Police Scotland figures made public under Freedom of Information legislation show that 193 riders were handed the £30 fixed-penalty notices for traffic offences in 2012-13, swelling coffers by almost £6000.
The total caught and fined in the Lothian and Borders region compares with just 99 in 2010-11 and 119 the following year, meaning it has almost doubled in a 36-month period.
Motoring groups said the rise could be attributed to police taking a harder line with riders following a string of casualties, while cycling groups said the fact that more bikes are on the roads could explain the increase.
It also emerged that across Scotland, the number of riders stopped by police for complaints such as dangerous riding or being drunk in charge of a bicycle rose 24 per cent in the three years to April.
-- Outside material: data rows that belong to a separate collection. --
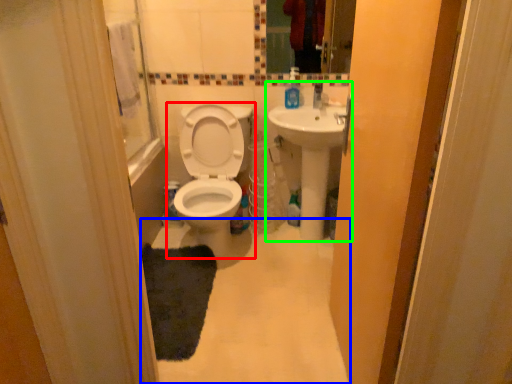
Question: Based on their relative distances, which object is farther from toilet (highlighted by a red box)? Choose from plain (highlighted by a blue box) and sink (highlighted by a green box).

Choices:
 (A) plain
 (B) sink

Answer: (A)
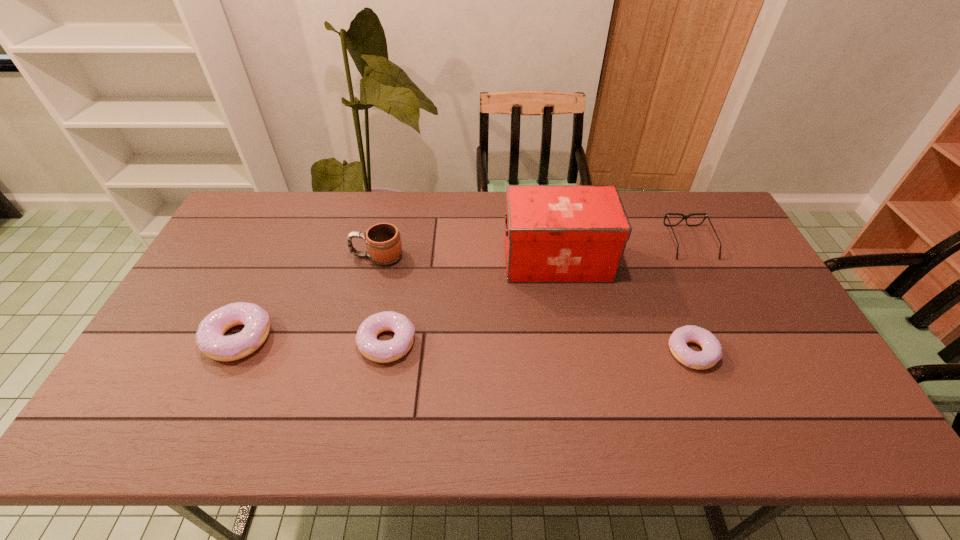
The height and width of the screenshot is (540, 960). I want to click on free location that satisfies the following two spatial constraints: 1. on the back side of the second doughnut from left to right; 2. on the side of the second tallest object with the handle, so click(x=402, y=256).

Locate an element on the screen. Image resolution: width=960 pixels, height=540 pixels. vacant space that satisfies the following two spatial constraints: 1. on the handle side of the tallest object; 2. on the left side of the shortest object is located at coordinates (573, 353).

Where is `vacant point that satisfies the following two spatial constraints: 1. on the front side of the shortest doughnut; 2. on the right side of the second shortest doughnut`? The height and width of the screenshot is (540, 960). vacant point that satisfies the following two spatial constraints: 1. on the front side of the shortest doughnut; 2. on the right side of the second shortest doughnut is located at coordinates (385, 353).

Where is `vacant space that satisfies the following two spatial constraints: 1. with the lenses facing outward on the spectacles; 2. on the handle side of the first-aid kit`? This screenshot has width=960, height=540. vacant space that satisfies the following two spatial constraints: 1. with the lenses facing outward on the spectacles; 2. on the handle side of the first-aid kit is located at coordinates (698, 260).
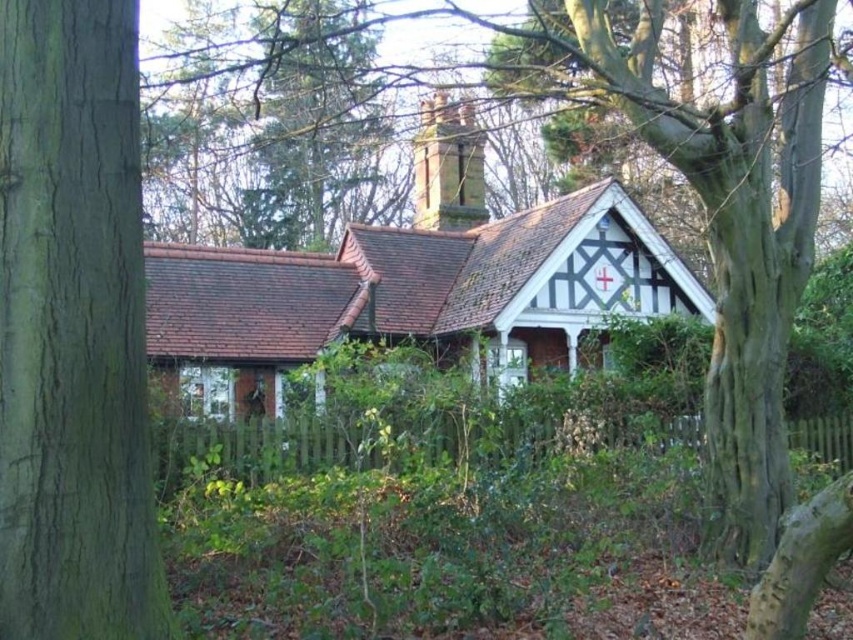
Can you confirm if green rough bark tree at left is positioned to the right of white painted wood cottage at center?

Incorrect, green rough bark tree at left is not on the right side of white painted wood cottage at center.

Can you confirm if green rough bark tree at left is shorter than white painted wood cottage at center?

Indeed, green rough bark tree at left has a lesser height compared to white painted wood cottage at center.

Is point (83, 490) closer to camera compared to point (416, 323)?

Yes, point (83, 490) is in front of point (416, 323).

This screenshot has height=640, width=853. Find the location of `green rough bark tree at left`. green rough bark tree at left is located at coordinates (73, 330).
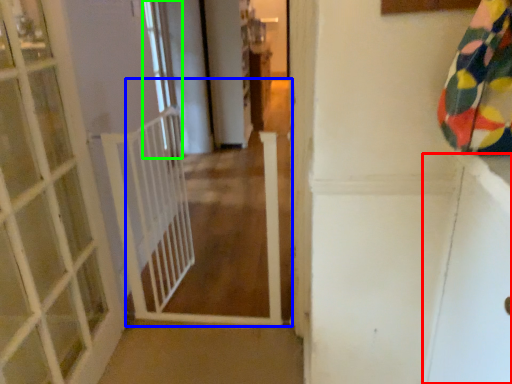
Question: Considering the real-world distances, which object is farthest from screen door (highlighted by a red box)? path (highlighted by a blue box) or window (highlighted by a green box)?

Choices:
 (A) path
 (B) window

Answer: (B)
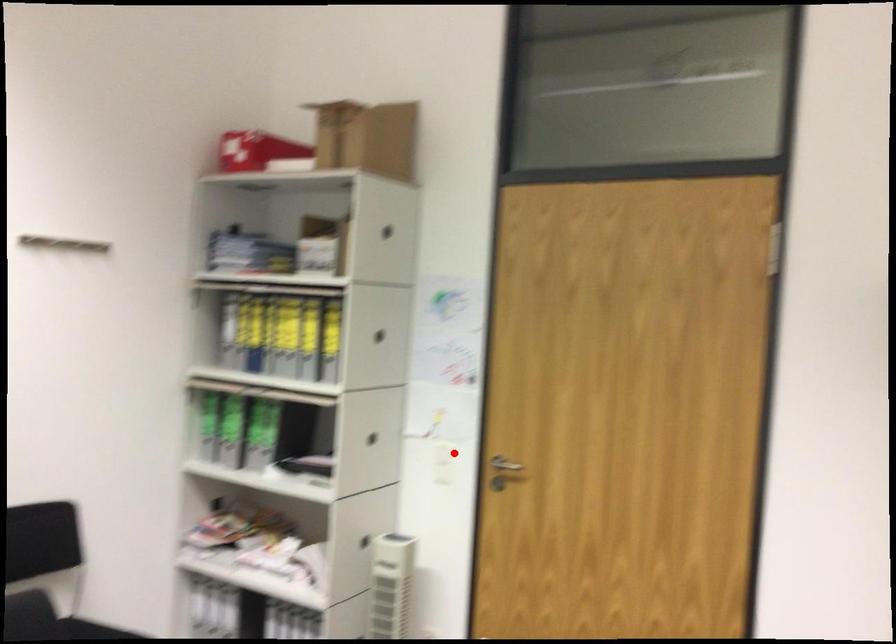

The revelations follow a two-week crackdown on cyclists in the Capital’s busy West End in November, which saw 129 spoken to by officers. The road safety initiative, which also targeted motorists, was hailed as a success after more than 300 people in total were warned and a small number of penalty notices were dished out.
The most common offences were using a mobile phone while driving, cyclists failing to stop at a red light or cycling on pavements, and taxi drivers waiting by Haymarket Station outwith the designated ranks. One driver was handed an ASBO for careless driving.
Neil Greig, of the Institute of Advanced Motoring, warned that cyclists must show responsibility “if they want to be taken seriously as a mainstream form of transport”.
He added: “I’m pleased to see a rise in cycling prosecutions to match the rise in cycling. For me, it shows the police are aware of cycling casualties and are reacting to that.
“Motorists often feel that cyclists get away with bad behaviour, whether it’s cutting through red lights or putting themselves at risk in other ways.”
It also emerged that “reported cycling offences” across Scotland were up from 298 in 2010-11 to 369 in 2012-13. The number included reports of “carelessly or inconsiderately riding a bicycle,” which increased from 50 to 96.
John Lauder, national director of sustainable transport campaigners Sustrans Scotland, said: “It stands to reason that as more people cycle there would be more fines issued to cyclists, although it’s disappointing.
“But it is good to see police using the law fully to penalise bad cyclists. Hopefully by doing so we’ll see offences go down.”